Dá para compreender por que a propaganda era tão rejeitada e mal falada, na primeira metade do século XX, quando nos deparamos com peças de publicidade no formato de anúncios, ou cartões postais, que quando não são duvidosos na sua caracterização de falsos testemunhais, são frágeis na apresentação dos elementos que pretendem sustentar um argumento de vendas. Um desses cartões postais de propaganda que circulou no Brasil, em inícios do século referido, mostrava a tradicional imagem de Deodoro da Fonseca, montado a cavalo, com o braço esticado exibindo o chapéu, proclamando a República.

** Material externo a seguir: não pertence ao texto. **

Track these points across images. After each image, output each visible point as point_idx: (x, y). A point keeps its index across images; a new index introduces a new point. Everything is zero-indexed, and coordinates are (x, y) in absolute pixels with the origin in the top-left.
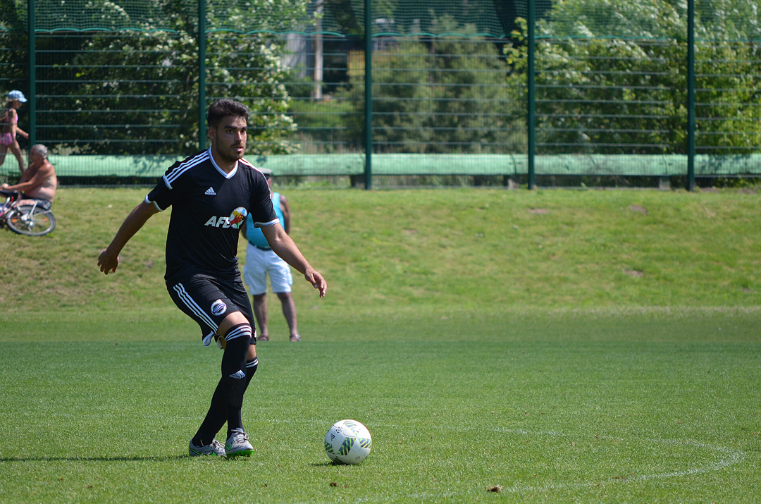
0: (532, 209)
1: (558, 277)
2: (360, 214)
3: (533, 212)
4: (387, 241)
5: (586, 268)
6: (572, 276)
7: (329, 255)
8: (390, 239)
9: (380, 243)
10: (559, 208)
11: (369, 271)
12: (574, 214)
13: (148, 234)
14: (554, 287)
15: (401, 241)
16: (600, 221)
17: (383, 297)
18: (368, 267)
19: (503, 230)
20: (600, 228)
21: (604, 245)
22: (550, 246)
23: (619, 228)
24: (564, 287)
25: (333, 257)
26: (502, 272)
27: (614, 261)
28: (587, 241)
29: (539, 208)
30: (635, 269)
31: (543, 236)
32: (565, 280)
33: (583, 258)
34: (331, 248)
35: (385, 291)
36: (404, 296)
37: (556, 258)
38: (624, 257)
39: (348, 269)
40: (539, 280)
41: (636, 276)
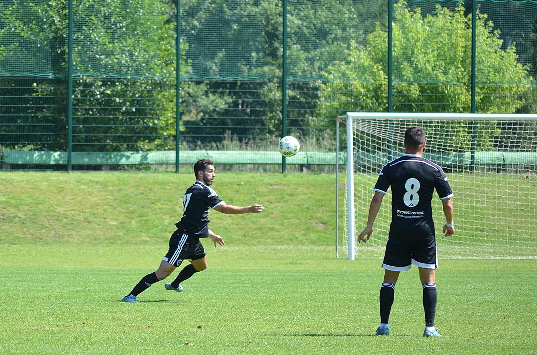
0: (272, 185)
1: (269, 228)
2: (156, 188)
3: (271, 187)
4: (167, 205)
5: (289, 222)
6: (278, 227)
7: (124, 213)
8: (169, 204)
9: (162, 206)
10: (289, 185)
11: (146, 223)
12: (297, 189)
13: (11, 200)
14: (263, 234)
15: (176, 205)
16: (312, 193)
17: (148, 239)
18: (146, 220)
19: (246, 199)
20: (310, 197)
21: (308, 208)
22: (272, 208)
23: (322, 198)
24: (270, 234)
25: (126, 214)
26: (233, 224)
27: (310, 218)
28: (298, 205)
29: (276, 185)
30: (321, 223)
31: (271, 202)
32: (272, 229)
33: (290, 216)
34: (128, 209)
35: (151, 235)
36: (162, 239)
37: (273, 216)
38: (318, 215)
39: (133, 221)
40: (255, 229)
41: (321, 227)
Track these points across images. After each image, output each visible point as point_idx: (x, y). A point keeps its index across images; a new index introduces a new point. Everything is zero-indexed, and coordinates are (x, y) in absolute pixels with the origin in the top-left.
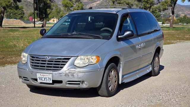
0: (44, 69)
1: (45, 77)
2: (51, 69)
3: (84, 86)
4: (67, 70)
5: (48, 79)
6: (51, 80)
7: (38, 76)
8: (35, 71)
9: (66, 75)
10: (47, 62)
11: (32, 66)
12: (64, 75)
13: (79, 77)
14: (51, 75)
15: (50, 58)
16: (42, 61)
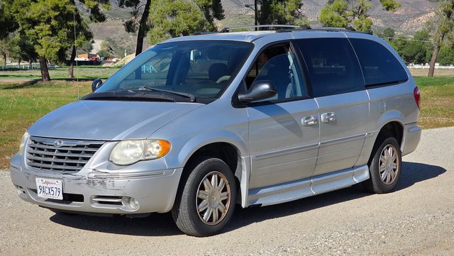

Tudo bem. Pois no reverso do então chamado bilhete postal o anunciante conta uma história da carrocinha: diz que Deodoro da Fonseca antes de proclamar a República pediu, por favor, uma água mineral Lambari e cita um livro como referência. Se o livro existiu não sei, não encontrei a referência citada numa busca pessoal que fiz no Instituto Histórico e outra busca digital na Biblioteca Nacional. Não acredito na tal justificativa e se não cita o autor, dá para desconfiar.

Mudando de água para cerveja em 1922 a cervejaria Antarctica resolveu fazer um institucional baseado na repercussão na imprensa da histórica viagem dos aviadores portugueses Gago Coutinho e Sacadura Cabral na sua épica travessia do Atlântico Sul. Na peça de propaganda publicada diz que os famosos aeronautas teriam dito: “A cerveja Antarctica é incomparável na sua pureza e deliciosa no seu sabor”. E “prova” mostrando suas assinaturas, autógrafos, estes, que na época foram publicados em revistas e jornais, em outro contexto. Se o testemunhal existiu de fato, palmas para o criativo, se foi inventado, palmas também pela oportunidade. Era legal. Naquele tempo o direito autoral não existia.

Grades vultos da história do Brasil foram “induzidos” a fazerem testemunhais de produtos, dos quais eles tomaram conhecimento depois de publicados. Era mentira. Ruy Barbosa foi uma das vítimas desses testemunhais forjados, garoto propaganda dos chocolates Lacta e do Cinzano. O presidente Afonso Penna anunciava nas revistas os cigarros “Mistura 80” da fábrica Leite & Alves. Até o Papa Pio IX foi “induzido” a recomendar uma marca importada de chocolate em pó: Cocoa. O famoso tenor Enrico Caruso sugeriu o xarope de “Alcatrão e Jatahy” de Araújo Freitas e nosso grande poeta Olavo Bilac testemunhou a favor do xarope Bromil que o teria curado das afeições do peito; morreu justamente das afeições do peito.

Esses antecedentes de testemunhais inventados me deixam com um pé atrás, em relação aos dois casos citados, o do Marechal Deodoro e o dos aviadores portugueses. Cito outro, também com impressões digitais de testemunhal forjado: o cartão postal que circulou por volta de 1911 com o rosto do Presidente da República Campos Salles, em que o primeiro mandatário recomenda provar os vinhos de Adriano Ramos Pinto, importador de vinho do Porto. Ramos Pinto era bom de marketing promocional. De olho no mercado brasileiro, teria presenteado com o seu produto os aviadores aqui citados, antes de partir de Lisboa. Uma ativação inteligente se é que ele conseguiu explorar a situação, quem sabe publicando algum anuncio com o registro. Não sabemos.